- [Exercise requirements]
Read through the entries below and copy each line where "memo" turns up.

==== Given data ====

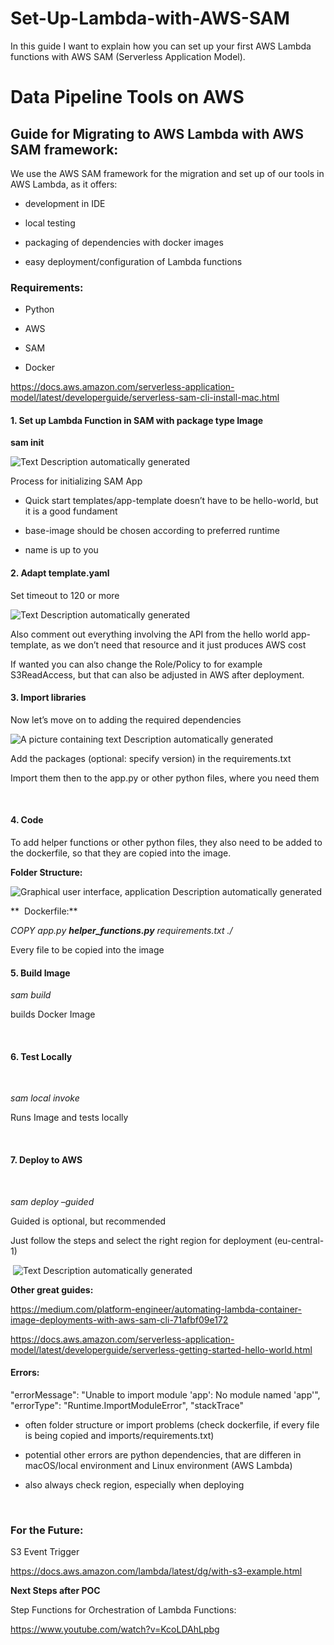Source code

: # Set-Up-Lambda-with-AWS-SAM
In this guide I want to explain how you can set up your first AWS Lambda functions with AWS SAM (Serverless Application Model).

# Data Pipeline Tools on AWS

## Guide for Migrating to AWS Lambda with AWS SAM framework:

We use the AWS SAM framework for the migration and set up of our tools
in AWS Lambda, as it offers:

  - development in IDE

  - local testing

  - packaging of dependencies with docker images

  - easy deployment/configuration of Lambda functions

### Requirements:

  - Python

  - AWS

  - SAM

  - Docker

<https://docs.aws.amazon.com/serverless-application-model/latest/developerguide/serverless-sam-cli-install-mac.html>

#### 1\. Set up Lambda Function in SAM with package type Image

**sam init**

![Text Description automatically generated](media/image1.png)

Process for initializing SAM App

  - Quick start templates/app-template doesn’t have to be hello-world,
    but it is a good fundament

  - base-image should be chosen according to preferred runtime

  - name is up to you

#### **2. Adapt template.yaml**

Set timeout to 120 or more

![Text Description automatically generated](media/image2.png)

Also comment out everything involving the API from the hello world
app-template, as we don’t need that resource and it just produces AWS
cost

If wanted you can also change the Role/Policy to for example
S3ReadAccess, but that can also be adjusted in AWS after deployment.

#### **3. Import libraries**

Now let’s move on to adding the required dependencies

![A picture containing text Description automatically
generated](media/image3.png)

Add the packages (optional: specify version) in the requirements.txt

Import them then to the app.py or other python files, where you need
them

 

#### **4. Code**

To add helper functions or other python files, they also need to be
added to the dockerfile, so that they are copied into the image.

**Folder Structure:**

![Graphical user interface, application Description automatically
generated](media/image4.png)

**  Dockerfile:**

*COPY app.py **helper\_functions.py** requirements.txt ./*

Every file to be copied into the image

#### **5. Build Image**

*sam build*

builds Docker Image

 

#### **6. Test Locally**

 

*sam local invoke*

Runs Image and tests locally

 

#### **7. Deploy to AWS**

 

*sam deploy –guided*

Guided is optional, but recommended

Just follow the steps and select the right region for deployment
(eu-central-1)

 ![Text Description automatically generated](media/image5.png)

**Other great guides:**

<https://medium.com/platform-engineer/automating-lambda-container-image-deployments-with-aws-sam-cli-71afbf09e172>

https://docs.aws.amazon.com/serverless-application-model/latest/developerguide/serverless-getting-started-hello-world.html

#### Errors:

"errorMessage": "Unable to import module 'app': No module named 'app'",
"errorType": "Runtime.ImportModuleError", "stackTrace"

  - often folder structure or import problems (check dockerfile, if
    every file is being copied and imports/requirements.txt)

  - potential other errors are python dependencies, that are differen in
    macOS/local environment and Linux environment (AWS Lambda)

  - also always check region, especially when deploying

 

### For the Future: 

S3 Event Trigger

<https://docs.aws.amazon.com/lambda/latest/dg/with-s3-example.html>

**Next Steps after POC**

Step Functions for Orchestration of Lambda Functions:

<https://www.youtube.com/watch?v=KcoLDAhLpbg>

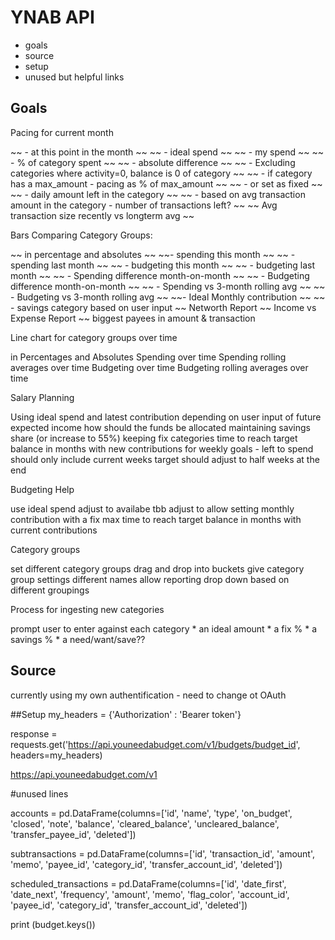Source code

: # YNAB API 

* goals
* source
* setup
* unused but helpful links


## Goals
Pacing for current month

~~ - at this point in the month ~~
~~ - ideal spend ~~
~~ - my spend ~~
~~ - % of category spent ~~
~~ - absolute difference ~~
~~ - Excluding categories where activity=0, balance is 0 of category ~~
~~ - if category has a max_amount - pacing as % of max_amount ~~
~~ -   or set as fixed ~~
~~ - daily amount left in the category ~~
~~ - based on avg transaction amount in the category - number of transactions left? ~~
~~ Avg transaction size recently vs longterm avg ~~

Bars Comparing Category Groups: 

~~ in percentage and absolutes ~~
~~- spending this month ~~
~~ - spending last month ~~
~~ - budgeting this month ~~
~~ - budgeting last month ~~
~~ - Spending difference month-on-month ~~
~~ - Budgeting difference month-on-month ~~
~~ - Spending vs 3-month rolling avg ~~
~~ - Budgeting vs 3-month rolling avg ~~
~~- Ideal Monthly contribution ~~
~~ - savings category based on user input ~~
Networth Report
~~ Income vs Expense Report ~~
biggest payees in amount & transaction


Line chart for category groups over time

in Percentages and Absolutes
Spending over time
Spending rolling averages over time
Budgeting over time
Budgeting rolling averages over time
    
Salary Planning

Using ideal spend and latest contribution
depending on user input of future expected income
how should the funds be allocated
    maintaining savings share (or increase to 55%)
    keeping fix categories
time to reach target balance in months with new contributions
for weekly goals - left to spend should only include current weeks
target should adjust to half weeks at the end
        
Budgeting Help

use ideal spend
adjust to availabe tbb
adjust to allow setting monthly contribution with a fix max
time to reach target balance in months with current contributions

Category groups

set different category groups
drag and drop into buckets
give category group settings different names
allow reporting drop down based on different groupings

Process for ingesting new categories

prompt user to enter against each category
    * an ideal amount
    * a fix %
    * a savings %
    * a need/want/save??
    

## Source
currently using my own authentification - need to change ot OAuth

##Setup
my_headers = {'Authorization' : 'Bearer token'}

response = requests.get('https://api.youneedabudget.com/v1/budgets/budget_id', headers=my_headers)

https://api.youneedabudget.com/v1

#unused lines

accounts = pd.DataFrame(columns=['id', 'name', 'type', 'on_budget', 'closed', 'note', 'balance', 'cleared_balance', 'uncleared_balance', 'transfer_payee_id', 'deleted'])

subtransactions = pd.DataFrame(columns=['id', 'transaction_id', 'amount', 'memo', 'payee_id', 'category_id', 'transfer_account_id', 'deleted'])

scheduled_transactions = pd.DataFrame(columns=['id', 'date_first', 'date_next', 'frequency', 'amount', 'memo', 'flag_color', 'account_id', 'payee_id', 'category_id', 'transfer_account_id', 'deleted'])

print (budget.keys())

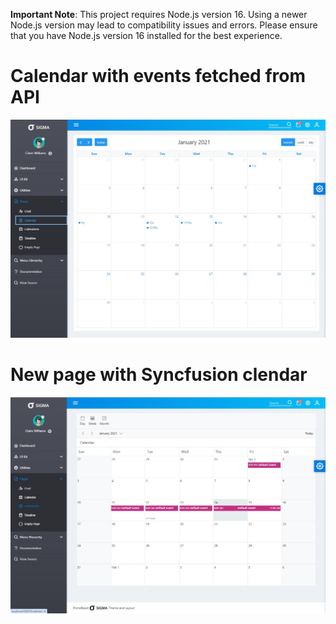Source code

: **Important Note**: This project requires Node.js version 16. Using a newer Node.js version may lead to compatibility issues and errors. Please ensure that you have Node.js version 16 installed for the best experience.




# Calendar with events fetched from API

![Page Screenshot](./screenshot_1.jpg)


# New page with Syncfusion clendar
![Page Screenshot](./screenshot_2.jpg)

====

- [Answer box]
subtransactions = pd.DataFrame(columns=['id', 'transaction_id', 'amount', 'memo', 'payee_id', 'category_id', 'transfer_account_id', 'deleted'])
scheduled_transactions = pd.DataFrame(columns=['id', 'date_first', 'date_next', 'frequency', 'amount', 'memo', 'flag_color', 'account_id', 'payee_id', 'category_id', 'transfer_account_id', 'deleted'])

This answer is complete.